Receiver noise - Could it be zwave switches


(Vinny Carvalho) #1

Hi there. Last week I finally installed my 7.2 receiver (we moved in December to a new house) and ever since I was way too busy setting up all the smart lights, switches, doorbells, blinds … you get the gist.

So, after installing the receiver I noticed a loud hum coming from it, it never had that before, I started isolating the problem ( ground loop, cable modem) and so far I have not able to figure it out.

Some people on forums mention stray DC current from LED lights, and I’m wondering if this could be the case. I’m wondering if the switches could generate noise on the current as well.

Has anyone faced this issue before? I just want to get some feedback before I start striping every single zwave enabled device out of my house.

Thank you


(Ray) #2

Easier by turn off all the circuit breakers for your z-wave circuits and see if the hum went away. If that did go away. Start by turn on one circuit at a time to find the culprit.


(Vinny Carvalho) #3

Sorry, that was my thought, just did not express correctly. Shut down the circuits would be the way to go. BTW do I need to add the controllers back to the hub or they keep the memory of the pairing

Thanks


(Ray) #4

It should still be there once the power is back.
Edit: use an extension cord and maybe plug your receiver to another circuit is also a quick way to eliminate things.


(Bernie H) #5

You didn’t say but is the hum coming from all the speakers and on all inputs, even unused?


(Vinny Carvalho) #6

It comes from the receiver actually. Even without speakers.

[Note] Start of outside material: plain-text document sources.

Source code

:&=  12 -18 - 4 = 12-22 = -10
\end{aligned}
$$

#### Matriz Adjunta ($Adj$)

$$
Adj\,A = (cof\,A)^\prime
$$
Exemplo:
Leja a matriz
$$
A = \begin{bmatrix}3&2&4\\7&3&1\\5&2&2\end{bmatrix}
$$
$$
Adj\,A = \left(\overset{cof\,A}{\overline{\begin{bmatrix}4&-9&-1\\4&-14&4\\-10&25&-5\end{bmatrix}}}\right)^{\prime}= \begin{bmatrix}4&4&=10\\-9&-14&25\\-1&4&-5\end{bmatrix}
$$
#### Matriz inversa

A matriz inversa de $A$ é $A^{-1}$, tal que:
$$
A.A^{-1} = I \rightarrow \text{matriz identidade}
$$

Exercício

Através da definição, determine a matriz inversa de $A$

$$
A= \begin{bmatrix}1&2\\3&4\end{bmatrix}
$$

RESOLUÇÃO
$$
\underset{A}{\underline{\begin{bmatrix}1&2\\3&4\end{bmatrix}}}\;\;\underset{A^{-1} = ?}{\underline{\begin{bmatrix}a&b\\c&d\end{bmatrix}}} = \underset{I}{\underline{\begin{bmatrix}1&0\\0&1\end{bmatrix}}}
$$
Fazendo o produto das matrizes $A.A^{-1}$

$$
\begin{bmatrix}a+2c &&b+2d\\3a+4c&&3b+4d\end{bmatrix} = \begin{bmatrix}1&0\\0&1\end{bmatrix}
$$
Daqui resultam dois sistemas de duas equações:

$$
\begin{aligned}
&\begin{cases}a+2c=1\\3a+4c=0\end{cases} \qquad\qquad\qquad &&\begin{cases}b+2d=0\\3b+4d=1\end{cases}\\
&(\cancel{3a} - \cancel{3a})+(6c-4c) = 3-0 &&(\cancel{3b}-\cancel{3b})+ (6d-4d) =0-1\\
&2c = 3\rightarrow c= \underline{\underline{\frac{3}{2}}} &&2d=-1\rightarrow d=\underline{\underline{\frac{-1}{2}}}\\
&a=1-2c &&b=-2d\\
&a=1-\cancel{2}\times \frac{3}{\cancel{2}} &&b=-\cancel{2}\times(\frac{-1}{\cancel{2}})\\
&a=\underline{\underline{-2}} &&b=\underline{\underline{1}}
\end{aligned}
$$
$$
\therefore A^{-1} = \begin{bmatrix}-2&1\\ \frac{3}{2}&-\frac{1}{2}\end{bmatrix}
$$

I moved it downstairs and the hum reduced considerable, not gone but bearable.

Trying to figure out now what could be happening upstairs …


(Bernie H) #7

Thats weird. Could it be a frequency even voltage issue. Should be 120v and 60hz. Maybe something is off at the new place with the power. I would take it to a neighbor’s or another house and plug it in. If the problem goes away it’s a power line issue.

Only thing in the receiver that can.might produce a hum on it’s own is a transforme and I have heard of issues when moving from one house to another and it’s usually either the transformer/winding jarred loose or a power conditioning issue…


(Paul Haskins) #8

As a Ham radio operator - good luck :slight_smile: There are so many ways that radio can invade a circuit you can spend days chasing it.

Some quick ideas - if it;s there with all your input cables disconnected as well as all outputs, it’s in the receiver or via the AC. Torriods may help, but never a guarantee.

If you can trace to ANY cable - better shielded cables.


(Darin) #9

I was going to suggest the same thing. It is possible that the move itself caused some slight damage to the unit itself.